→ **TASK PROMPT**
From the material below, list every line containing "spheres".

→ **DATA RECORDS**
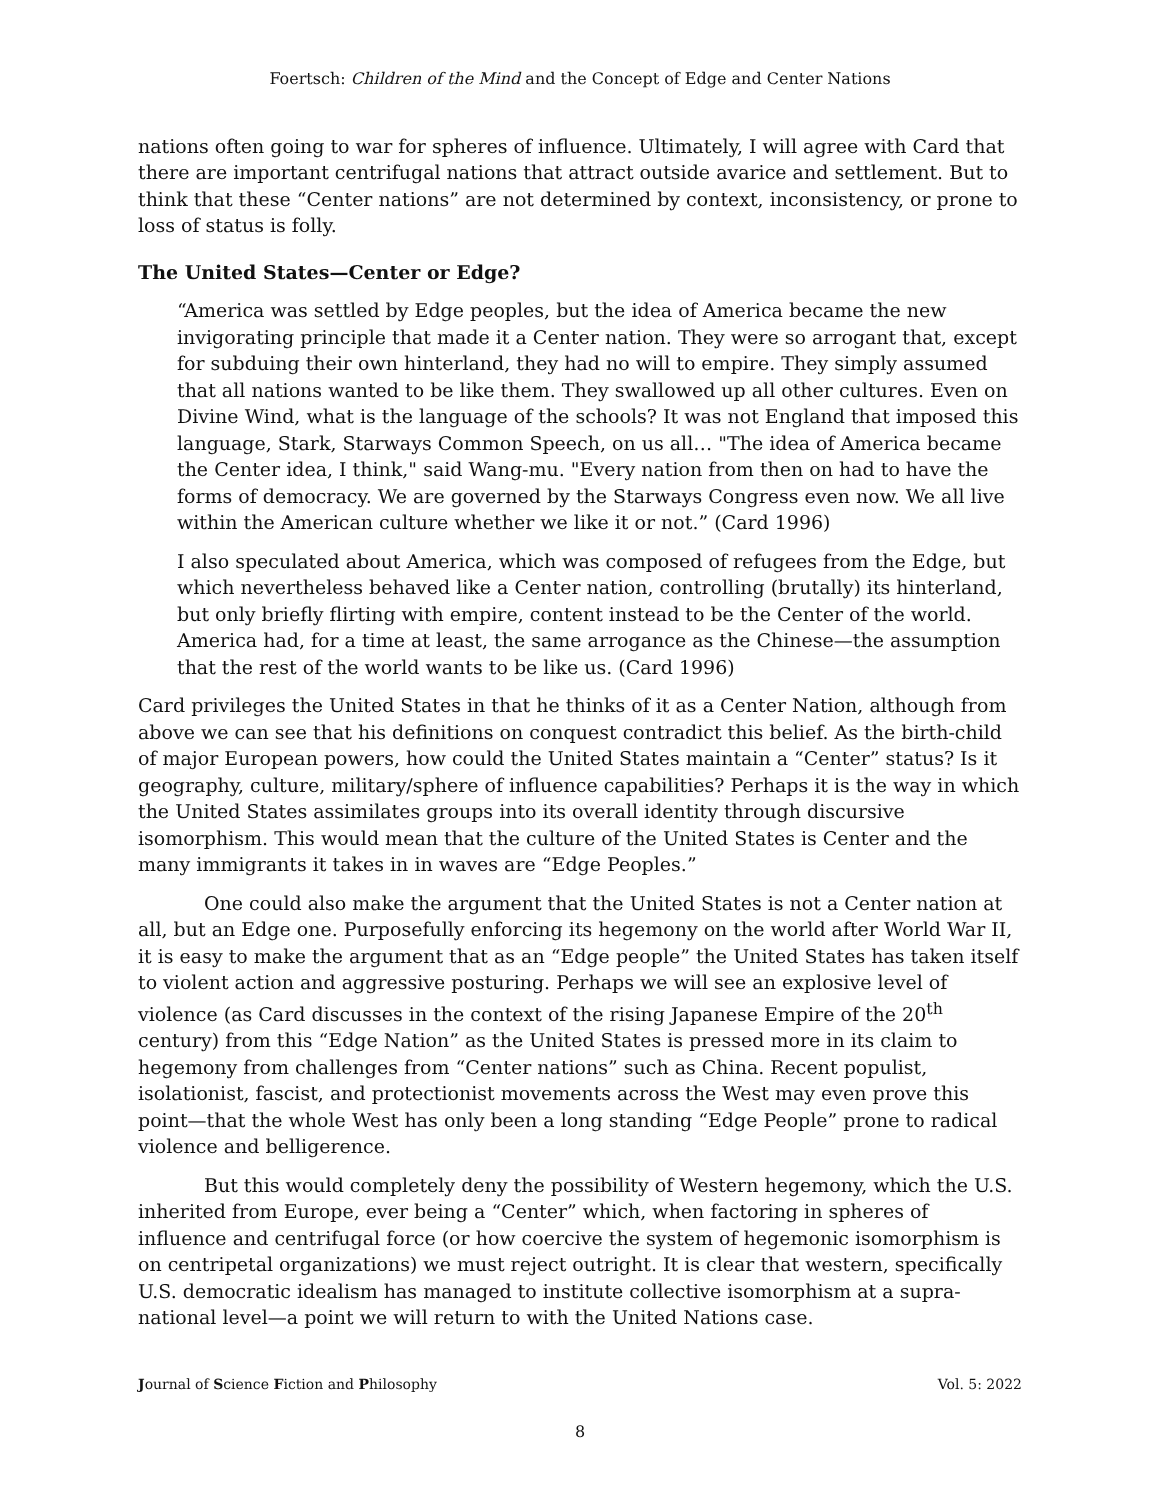Foertsch: Children of the Mind and the Concept of Edge and Center Nations
nations often going to war for spheres of influence. Ultimately, I will agree with Card that there are important centrifugal nations that attract outside avarice and settlement. But to think that these “Center nations” are not determined by context, inconsistency, or prone to loss of status is folly.
The United States—Center or Edge?
“America was settled by Edge peoples, but the idea of America became the new invigorating principle that made it a Center nation. They were so arrogant that, except for subduing their own hinterland, they had no will to empire. They simply assumed that all nations wanted to be like them. They swallowed up all other cultures. Even on Divine Wind, what is the language of the schools? It was not England that imposed this language, Stark, Starways Common Speech, on us all… "The idea of America became the Center idea, I think," said Wang-mu. "Every nation from then on had to have the forms of democracy. We are governed by the Starways Congress even now. We all live within the American culture whether we like it or not.” (Card 1996)
I also speculated about America, which was composed of refugees from the Edge, but which nevertheless behaved like a Center nation, controlling (brutally) its hinterland, but only briefly flirting with empire, content instead to be the Center of the world. America had, for a time at least, the same arrogance as the Chinese—the assumption that the rest of the world wants to be like us. (Card 1996)
Card privileges the United States in that he thinks of it as a Center Nation, although from above we can see that his definitions on conquest contradict this belief. As the birth-child of major European powers, how could the United States maintain a “Center” status? Is it geography, culture, military/sphere of influence capabilities? Perhaps it is the way in which the United States assimilates groups into its overall identity through discursive isomorphism. This would mean that the culture of the United States is Center and the many immigrants it takes in in waves are “Edge Peoples.”
One could also make the argument that the United States is not a Center nation at all, but an Edge one. Purposefully enforcing its hegemony on the world after World War II, it is easy to make the argument that as an “Edge people” the United States has taken itself to violent action and aggressive posturing. Perhaps we will see an explosive level of violence (as Card discusses in the context of the rising Japanese Empire of the 20<sup>th</sup> century) from this “Edge Nation” as the United States is pressed more in its claim to hegemony from challenges from “Center nations” such as China. Recent populist, isolationist, fascist, and protectionist movements across the West may even prove this point—that the whole West has only been a long standing “Edge People” prone to radical violence and belligerence.
But this would completely deny the possibility of Western hegemony, which the U.S. inherited from Europe, ever being a “Center” which, when factoring in spheres of influence and centrifugal force (or how coercive the system of hegemonic isomorphism is on centripetal organizations) we must reject outright. It is clear that western, specifically U.S. democratic idealism has managed to institute collective isomorphism at a supra-national level—a point we will return to with the United Nations case.
Journal of Science Fiction and Philosophy Vol. 5: 2022
8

→ **RESPONSE TO THE EXERCISE**
nations often going to war for spheres of influence. Ultimately, I will agree with Card that there are important centrifugal nations that attract outside avarice and settlement. But to think that these “Center nations” are not determined by context, inconsistency, or prone to loss of status is folly.
But this would completely deny the possibility of Western hegemony, which the U.S. inherited from Europe, ever being a “Center” which, when factoring in spheres of influence and centrifugal force (or how coercive the system of hegemonic isomorphism is on centripetal organizations) we must reject outright. It is clear that western, specifically U.S. democratic idealism has managed to institute collective isomorphism at a supra-national level—a point we will return to with the United Nations case.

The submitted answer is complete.